- PROBLEM A
According to the text on same-sex marriage in India, which three laws allow marriages in India to be registered?
- PROBLEM B
Using the text on same-sex marriage in India, explain why it would be hard to add same-sex marriage provisions to the Hindu and Muslim marriage laws.
- PROBLEM C
For each statement, say whether it agrees with the text on same-sex marriage in India, and support your answer with the deciding words of the text: (i) The Special Marriage Act was enacted so that people from two different religious backgrounds could marry. (ii) The text sets out to present a definite position on same-sex marriage. (iii) The Special Marriage Act is independent of any notion of marriage.

But then again, who is a male or female? If even one’s chromosomes cannot define it!
Next up, is ‘Marriage’, defined differently from different religious points of view, can be either a sanskar in the sanatan dharma sense of the term or a contract/ union between a male and a female from non-dharmik religions point of view.
Now leaving the comparative analysis between both to some other piece, sticking strictly to the issue at hand, Marriages in India can be registered under the respective personal laws Hindu Marriage Act, 1955, Muslim Personal Law Application Act, 1937, or under the Special Marriage Act, 1954.
Since Hindu marriage act and Muslim marriage act are governed by the respective religious beliefs, and is a tricky water to navigate to codify the same sex marriage provisions in it, notwithstanding the uproar it will cause in some well know quarters.
The Special marriage act, Enacted solely for the purpose where people from two different religious backgrounds can come together in the bond of marriage was sought after.
How that law is used to further the agenda of some prehistoric notions and beliefs is a tale of great sorrow and agony.
However, even the special marriage act, rests on the notion of marriage which again is dependent on the lens through which we are seeing ‘marriage’ and further it rests on the notion of marriage between ‘who’.
Getting Complicated? Well the whole point of this exercise was not to present a definite position but to shed light on some basic terminology which is so often used in the whole same sex marriage debate without really understanding the context or the manipulation under which the thing is used to defend one’s argument.
Hopefully, now better armed the debate can be more meaningful and all inclusive that factors various parties/issues under consideration and not in an isolation.

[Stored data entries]
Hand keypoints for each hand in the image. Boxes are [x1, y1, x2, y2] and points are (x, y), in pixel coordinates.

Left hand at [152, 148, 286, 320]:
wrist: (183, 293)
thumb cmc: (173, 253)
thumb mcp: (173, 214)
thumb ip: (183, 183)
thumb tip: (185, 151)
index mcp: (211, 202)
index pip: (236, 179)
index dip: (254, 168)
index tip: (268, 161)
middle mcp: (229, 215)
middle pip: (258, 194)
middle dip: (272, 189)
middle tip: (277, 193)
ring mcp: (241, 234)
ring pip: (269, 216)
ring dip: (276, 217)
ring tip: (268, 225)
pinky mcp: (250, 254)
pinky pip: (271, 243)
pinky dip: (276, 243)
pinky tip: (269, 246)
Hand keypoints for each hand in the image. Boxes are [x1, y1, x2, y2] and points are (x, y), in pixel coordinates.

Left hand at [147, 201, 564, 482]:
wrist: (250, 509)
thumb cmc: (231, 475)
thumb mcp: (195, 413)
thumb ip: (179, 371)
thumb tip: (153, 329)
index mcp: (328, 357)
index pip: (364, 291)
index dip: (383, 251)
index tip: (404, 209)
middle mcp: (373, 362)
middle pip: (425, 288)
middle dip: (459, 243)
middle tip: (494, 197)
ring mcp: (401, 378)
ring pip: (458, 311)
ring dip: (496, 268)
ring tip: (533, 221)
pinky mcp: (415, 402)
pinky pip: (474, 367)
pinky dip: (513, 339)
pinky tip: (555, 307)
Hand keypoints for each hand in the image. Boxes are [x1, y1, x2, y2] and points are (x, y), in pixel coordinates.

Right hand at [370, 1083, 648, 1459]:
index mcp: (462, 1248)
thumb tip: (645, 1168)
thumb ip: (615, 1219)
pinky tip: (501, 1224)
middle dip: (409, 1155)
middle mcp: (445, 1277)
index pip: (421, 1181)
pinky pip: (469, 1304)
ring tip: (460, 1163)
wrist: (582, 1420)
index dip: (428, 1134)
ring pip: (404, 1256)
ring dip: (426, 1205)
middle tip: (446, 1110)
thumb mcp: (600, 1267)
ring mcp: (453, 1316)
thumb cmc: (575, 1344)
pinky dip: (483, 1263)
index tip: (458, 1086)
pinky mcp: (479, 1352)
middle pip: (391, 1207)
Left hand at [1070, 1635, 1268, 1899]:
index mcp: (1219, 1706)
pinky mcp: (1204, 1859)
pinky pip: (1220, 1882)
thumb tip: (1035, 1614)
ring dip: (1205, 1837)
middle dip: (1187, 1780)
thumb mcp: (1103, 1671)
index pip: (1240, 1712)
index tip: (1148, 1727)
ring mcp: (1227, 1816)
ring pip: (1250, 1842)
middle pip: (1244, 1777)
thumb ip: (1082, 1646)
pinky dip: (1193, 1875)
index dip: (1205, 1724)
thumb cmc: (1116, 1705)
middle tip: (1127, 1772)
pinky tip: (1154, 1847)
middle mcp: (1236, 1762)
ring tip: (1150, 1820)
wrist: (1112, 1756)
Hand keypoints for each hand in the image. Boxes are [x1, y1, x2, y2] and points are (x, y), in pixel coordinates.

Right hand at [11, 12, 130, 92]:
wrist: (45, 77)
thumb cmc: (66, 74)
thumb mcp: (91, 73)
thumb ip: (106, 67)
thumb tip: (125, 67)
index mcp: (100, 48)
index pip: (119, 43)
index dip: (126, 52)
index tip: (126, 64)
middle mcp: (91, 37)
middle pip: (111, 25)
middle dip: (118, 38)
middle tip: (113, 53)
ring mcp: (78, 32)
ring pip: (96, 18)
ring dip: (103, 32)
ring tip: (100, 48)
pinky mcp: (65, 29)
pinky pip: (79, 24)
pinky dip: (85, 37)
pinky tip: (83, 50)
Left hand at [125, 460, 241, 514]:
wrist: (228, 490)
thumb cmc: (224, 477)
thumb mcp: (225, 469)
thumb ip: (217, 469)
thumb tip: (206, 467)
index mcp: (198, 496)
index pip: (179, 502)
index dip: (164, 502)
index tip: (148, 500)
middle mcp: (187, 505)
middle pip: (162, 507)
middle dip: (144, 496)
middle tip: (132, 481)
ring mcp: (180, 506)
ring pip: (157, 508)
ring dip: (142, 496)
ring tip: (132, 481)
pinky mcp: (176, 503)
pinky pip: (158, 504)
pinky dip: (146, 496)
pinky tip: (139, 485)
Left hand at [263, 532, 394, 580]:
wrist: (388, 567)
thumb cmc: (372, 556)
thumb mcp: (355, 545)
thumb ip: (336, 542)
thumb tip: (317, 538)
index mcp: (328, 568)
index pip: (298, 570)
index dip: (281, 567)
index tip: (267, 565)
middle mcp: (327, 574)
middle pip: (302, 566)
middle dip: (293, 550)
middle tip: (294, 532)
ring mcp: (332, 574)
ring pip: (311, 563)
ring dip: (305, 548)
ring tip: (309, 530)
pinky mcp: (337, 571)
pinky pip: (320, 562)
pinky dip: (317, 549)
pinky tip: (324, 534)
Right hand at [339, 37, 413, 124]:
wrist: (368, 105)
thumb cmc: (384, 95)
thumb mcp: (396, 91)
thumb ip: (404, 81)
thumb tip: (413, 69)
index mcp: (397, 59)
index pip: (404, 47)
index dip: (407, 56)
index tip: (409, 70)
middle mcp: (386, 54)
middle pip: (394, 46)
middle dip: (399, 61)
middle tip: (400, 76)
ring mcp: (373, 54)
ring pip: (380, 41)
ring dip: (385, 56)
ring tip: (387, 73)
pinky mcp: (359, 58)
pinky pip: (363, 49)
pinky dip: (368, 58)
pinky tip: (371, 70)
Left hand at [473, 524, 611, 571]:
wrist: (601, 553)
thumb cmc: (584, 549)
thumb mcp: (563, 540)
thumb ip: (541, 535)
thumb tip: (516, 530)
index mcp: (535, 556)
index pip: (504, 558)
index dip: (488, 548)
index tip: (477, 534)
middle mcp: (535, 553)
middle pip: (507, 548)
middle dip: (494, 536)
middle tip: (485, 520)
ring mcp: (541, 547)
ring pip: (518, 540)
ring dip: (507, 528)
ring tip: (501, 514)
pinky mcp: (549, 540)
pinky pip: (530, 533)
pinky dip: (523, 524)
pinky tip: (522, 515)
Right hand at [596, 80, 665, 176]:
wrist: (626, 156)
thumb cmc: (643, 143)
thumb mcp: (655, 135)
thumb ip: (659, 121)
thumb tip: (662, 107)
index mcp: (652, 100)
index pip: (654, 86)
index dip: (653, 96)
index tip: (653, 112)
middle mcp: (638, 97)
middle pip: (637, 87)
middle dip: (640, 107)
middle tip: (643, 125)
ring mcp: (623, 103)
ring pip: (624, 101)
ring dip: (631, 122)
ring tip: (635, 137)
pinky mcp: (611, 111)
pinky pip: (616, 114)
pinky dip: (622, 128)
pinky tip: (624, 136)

- RESPONSE BOX A
The Hindu Marriage Act, 1955, the Muslim Personal Law Application Act, 1937, and the Special Marriage Act, 1954.

- RESPONSE BOX B
These laws are governed by the respective religious beliefs, which makes codifying same-sex marriage provisions in them a tricky water to navigate. The text also notes the uproar such a change would cause in some well-known quarters.

- RESPONSE BOX C
(i) Yes: "Enacted solely for the purpose where people from two different religious backgrounds can come together in the bond of marriage"
(ii) No: "the whole point of this exercise was not to present a definite position"
(iii) No: "even the special marriage act, rests on the notion of marriage"